**Exercise prompt**
In the entries below, find the line with "html: <div>9 789000" and the line with "left: 482px ->", then retype both and everything between them exactly. Do not copy the pictures.

---- Provided material

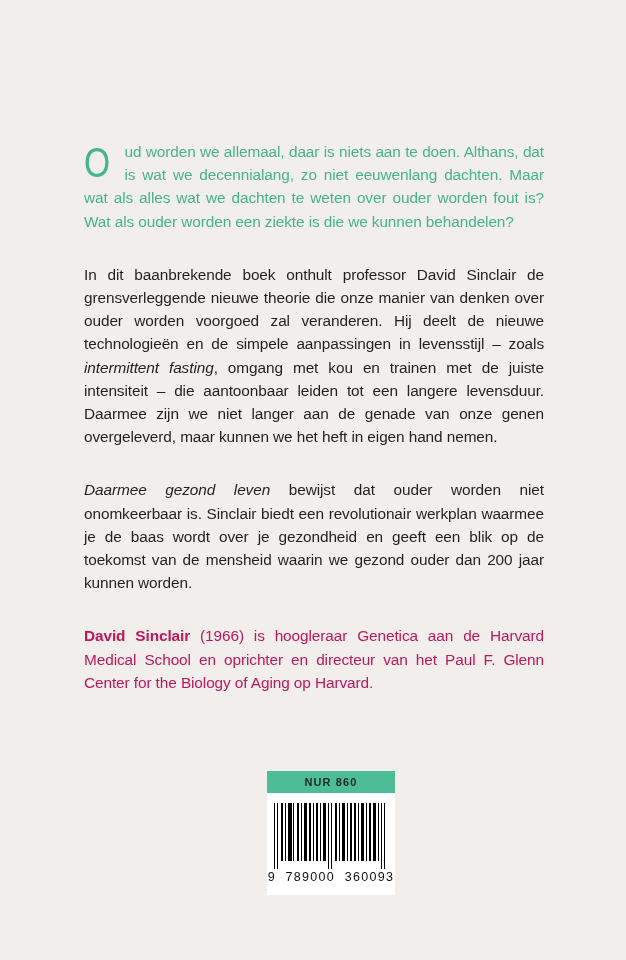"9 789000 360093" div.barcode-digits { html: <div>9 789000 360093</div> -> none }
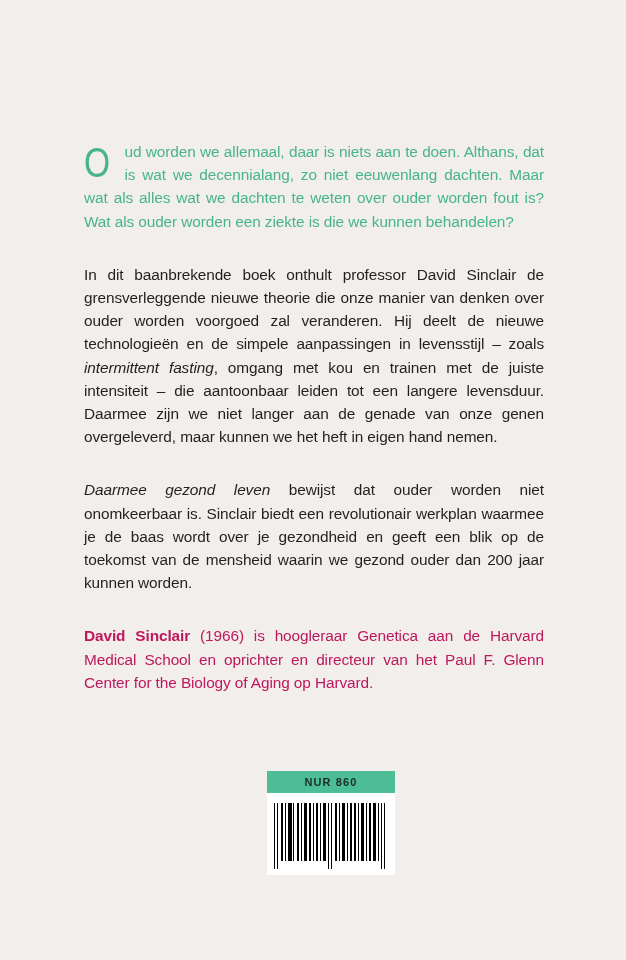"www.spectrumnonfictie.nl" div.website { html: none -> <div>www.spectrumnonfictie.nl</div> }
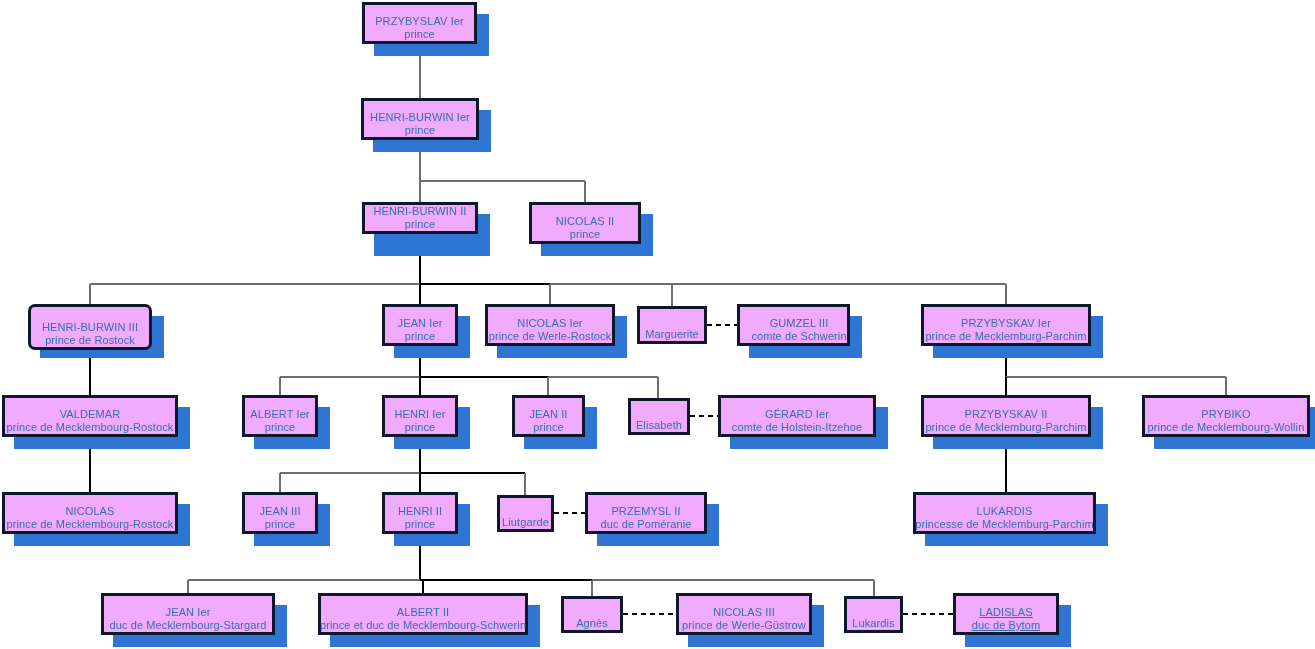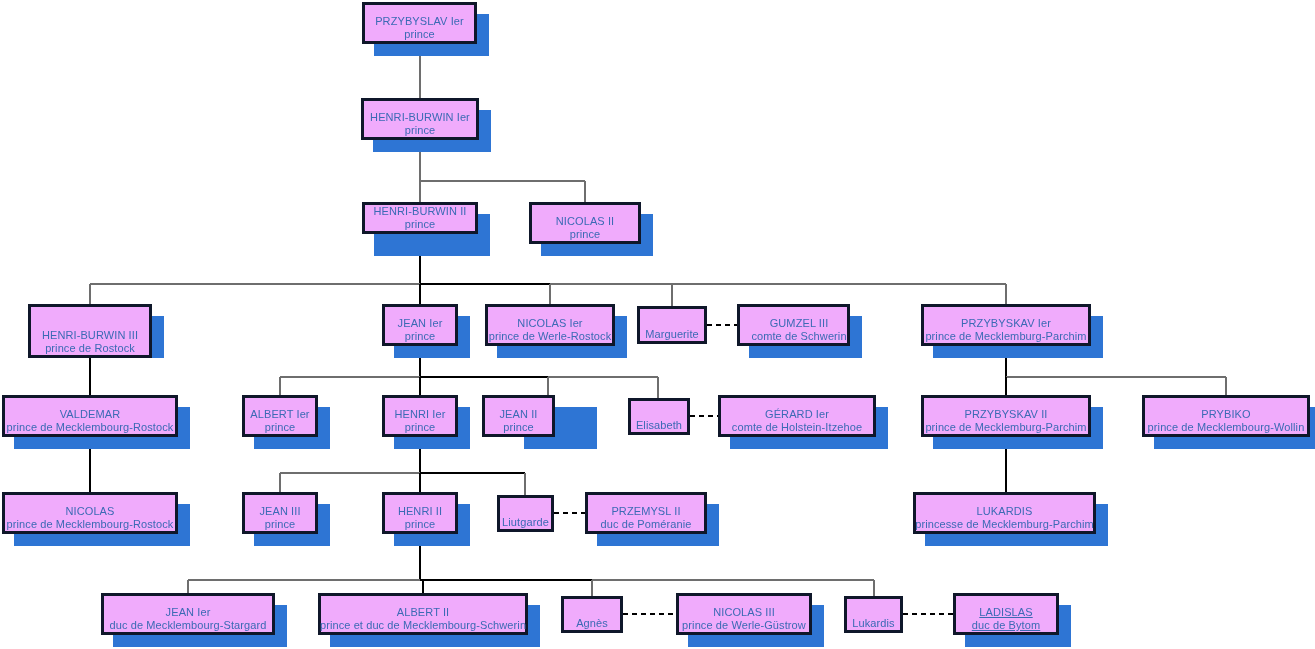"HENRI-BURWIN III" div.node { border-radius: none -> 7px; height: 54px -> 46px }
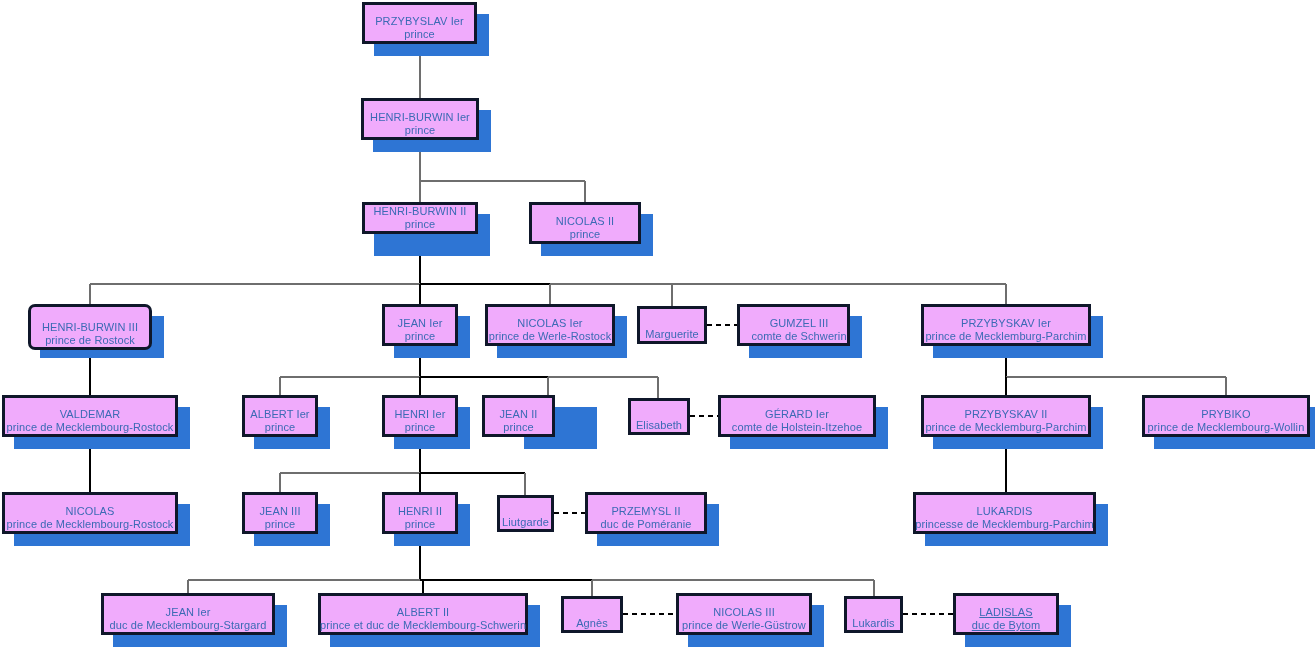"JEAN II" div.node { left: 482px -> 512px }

--------
---- Provided material

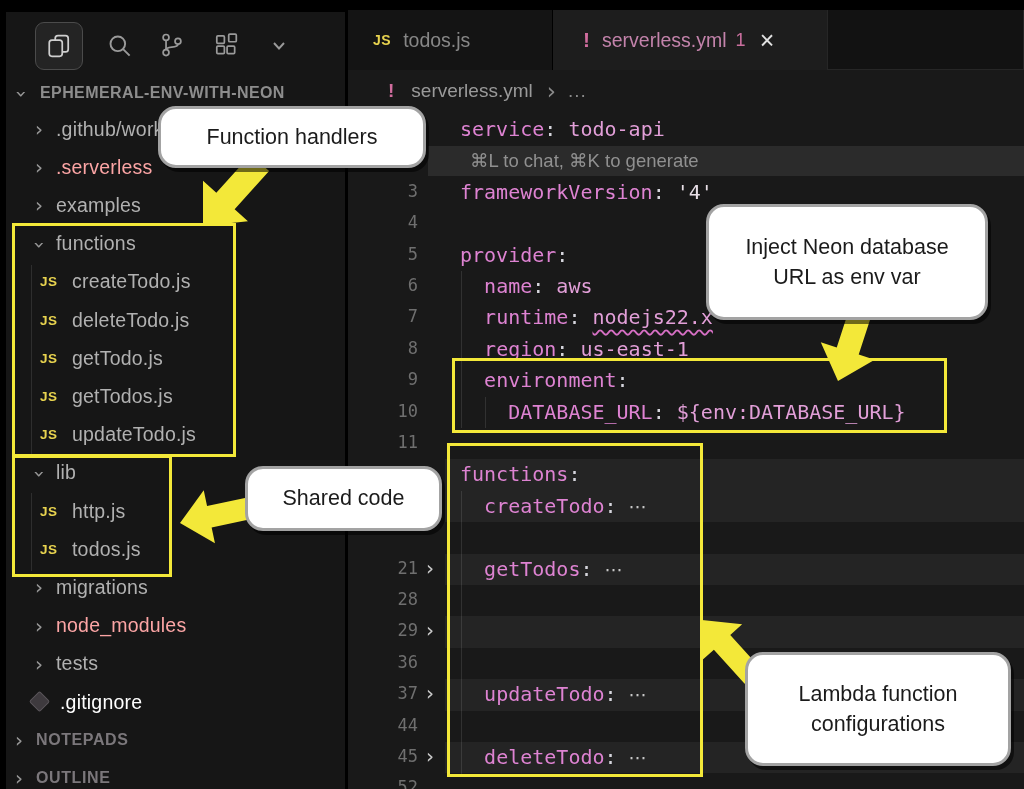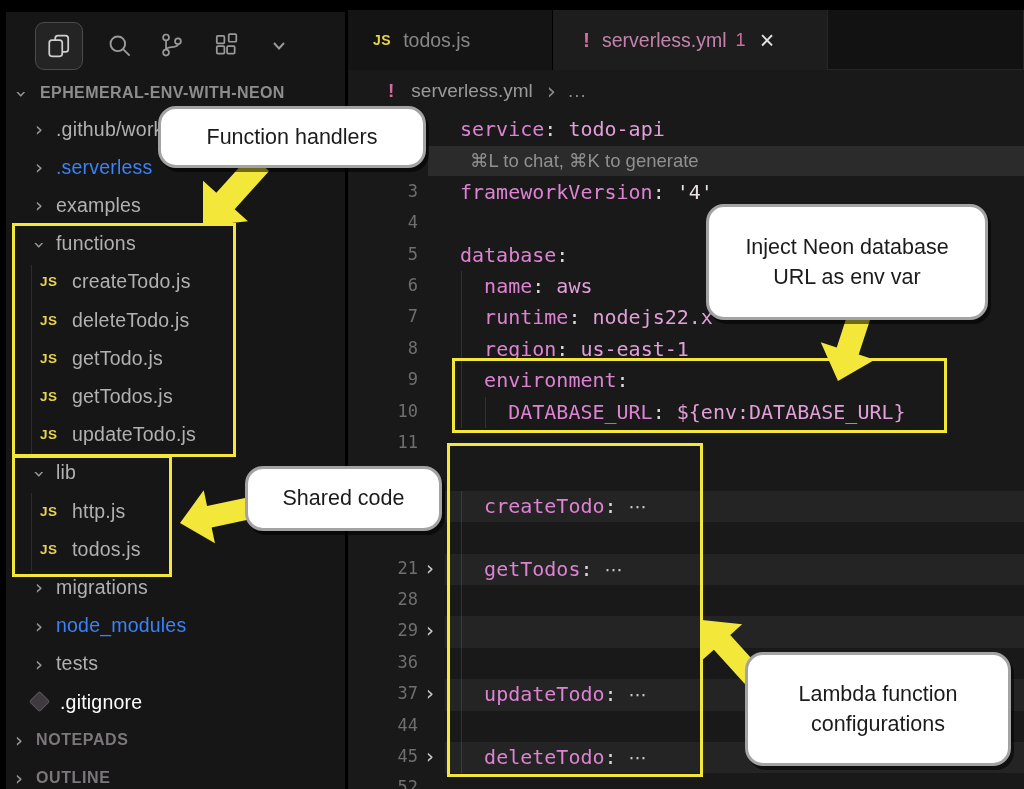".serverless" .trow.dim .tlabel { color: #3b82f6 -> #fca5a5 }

--------

**Written response**
"9 789000 360093" div.barcode-digits { html: <div>9 789000 360093</div> -> none }
"www.spectrumnonfictie.nl" div.website { html: none -> <div>www.spectrumnonfictie.nl</div> }
"HENRI-BURWIN III" div.node { border-radius: none -> 7px; height: 54px -> 46px }
"JEAN II" div.node { left: 482px -> 512px }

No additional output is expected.